9:7,8
“Defile the temple”. Why should God defile the temple? The people, especially the priests, had defiled the temple with their idolatry. The temple would now be defiled with the bodies of the dead. So the executioners begin their grim task of slaughter. This is a pictorial representation of the Babylonian siege and conquest of Jerusalem. Ezekiel is not a passive observer of all this. He falls down crying at the horror of the slaughter, and calls upon the Lord, asking if God is going to destroy the entire remnant. Hell is a terrible thing, but the true horror is not so much that hell exists, but that we deserve to go there.

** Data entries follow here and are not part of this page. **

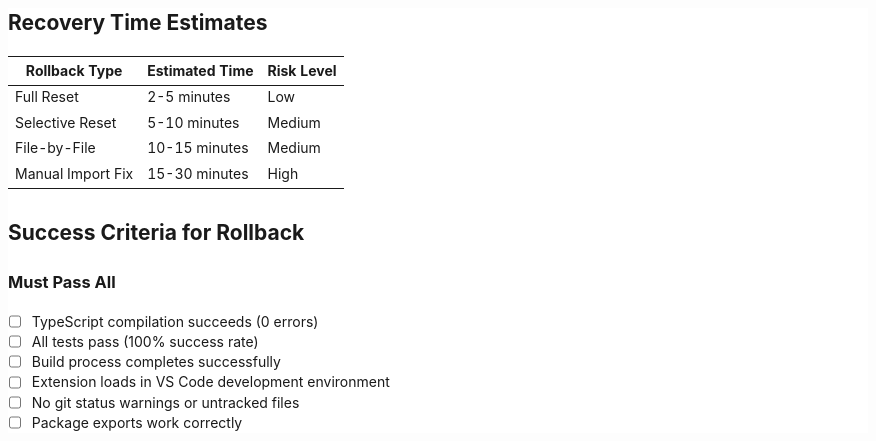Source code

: ## Recovery Time Estimates

| Rollback Type | Estimated Time | Risk Level |
|---------------|----------------|------------|
| Full Reset | 2-5 minutes | Low |
| Selective Reset | 5-10 minutes | Medium |
| File-by-File | 10-15 minutes | Medium |
| Manual Import Fix | 15-30 minutes | High |

## Success Criteria for Rollback

### Must Pass All
- [ ] TypeScript compilation succeeds (0 errors)
- [ ] All tests pass (100% success rate)
- [ ] Build process completes successfully
- [ ] Extension loads in VS Code development environment
- [ ] No git status warnings or untracked files
- [ ] Package exports work correctly
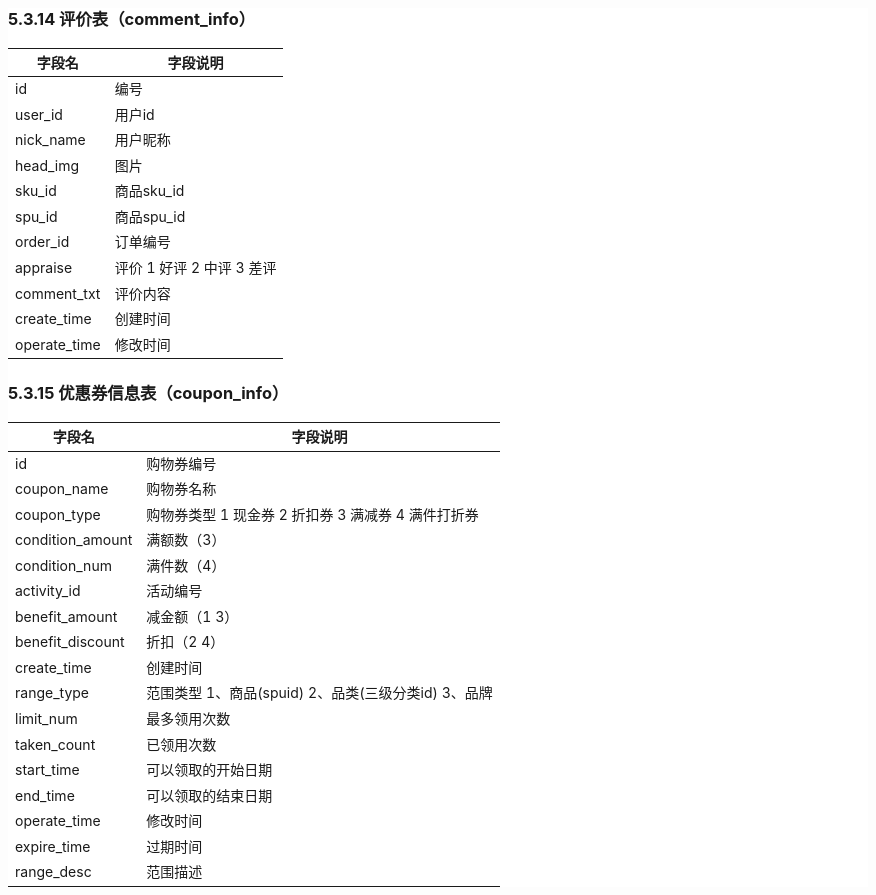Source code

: ### 5.3.14 评价表（comment_info）

| 字段名       | 字段说明                  |
| ------------ | ------------------------- |
| id           | 编号                      |
| user_id      | 用户id                    |
| nick_name    | 用户昵称                  |
| head_img     | 图片                      |
| sku_id       | 商品sku_id                |
| spu_id       | 商品spu_id                |
| order_id     | 订单编号                  |
| appraise     | 评价 1 好评 2 中评 3 差评 |
| comment_txt  | 评价内容                  |
| create_time  | 创建时间                  |
| operate_time | 修改时间                  |

### 5.3.15 优惠券信息表（coupon_info）

| 字段名           | 字段说明                                            |
| ---------------- | --------------------------------------------------- |
| id               | 购物券编号                                          |
| coupon_name      | 购物券名称                                          |
| coupon_type      | 购物券类型 1 现金券 2 折扣券 3 满减券 4 满件打折券  |
| condition_amount | 满额数（3）                                         |
| condition_num    | 满件数（4）                                         |
| activity_id      | 活动编号                                            |
| benefit_amount   | 减金额（1 3）                                       |
| benefit_discount | 折扣（2 4）                                         |
| create_time      | 创建时间                                            |
| range_type       | 范围类型 1、商品(spuid) 2、品类(三级分类id) 3、品牌 |
| limit_num        | 最多领用次数                                        |
| taken_count      | 已领用次数                                          |
| start_time       | 可以领取的开始日期                                  |
| end_time         | 可以领取的结束日期                                  |
| operate_time     | 修改时间                                            |
| expire_time      | 过期时间                                            |
| range_desc       | 范围描述                                            |
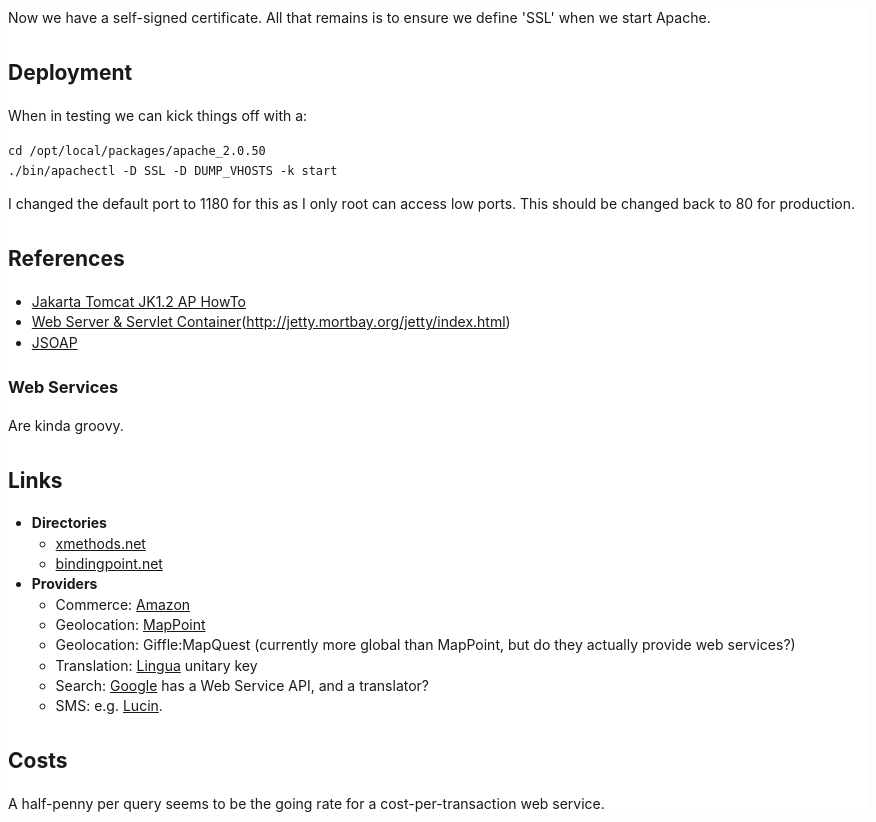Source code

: Now we have a self-signed certificate.  All that remains is to ensure we define 'SSL' when we start Apache.

##  Deployment
When in testing we can kick things off with a:

    cd /opt/local/packages/apache_2.0.50
    ./bin/apachectl -D SSL -D DUMP_VHOSTS -k start

I changed the default port to 1180 for this as I only root can access low ports.  This should be changed back to 80 for production.  

## References
* [Jakarta Tomcat JK1.2 AP HowTo](http://jakarta.apache.org/builds/jakarta-tomcat-connectors/jk/release/v1.2.0/doc/jk/aphowto.html)
* [Web Server & Servlet Container](Jetty://)(http://jetty.mortbay.org/jetty/index.html)
* [JSOAP](http://soap.fmui.de/index.php)

### Web Services
Are kinda groovy.

## Links
* __Directories__
    * [xmethods.net](http://www.xmethods.net/)
    * [bindingpoint.net](http://www.bindingpoint.com/)
* __Providers__
    * Commerce: [Amazon](http://www.amazon.com/webservices)
    * Geolocation: [MapPoint](http://www.microsoft.com/mappoint/net/)
    * Geolocation: Giffle:MapQuest (currently more global than MapPoint, but do they actually provide web services?)
    * Translation: [Lingua](http://contest.eraserver.net/Lingua/service/Translator.asmx) unitary key
    * Search: [Google](http://www.google.com) has a Web Service API, and a translator?
    * SMS: e.g. [Lucin](http://www.soapengine.com/lucin/soapenginex/smsx.asmx).

## Costs
A half-penny per query seems to be the going rate for a cost-per-transaction web service.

Our sin has a destructive effect on creation.
9:9-11
The Lord replied to Ezekiel that the reason for the terrible judgement was that the sin of Israel and Judah was “exceedingly great”. Note also that the land was “full of bloodshed and the city full of injustice”. Idol worship does not travel alone, but leads to all sorts of things. We might think why get so upset about idol worship? But things did not stop at idol worship. They thought that the Lord had abandoned the land and did not see what they got up to. This is much the same as the modern way of expressing this by saying God does not exist. People think that there is no judge. So the Lord refuse to look on them with pity, and will “bring down on their own heads what they have done”. The judgement and wrath is entirely justified. At this point the writing man returns, he has marked the heads of all the righteous.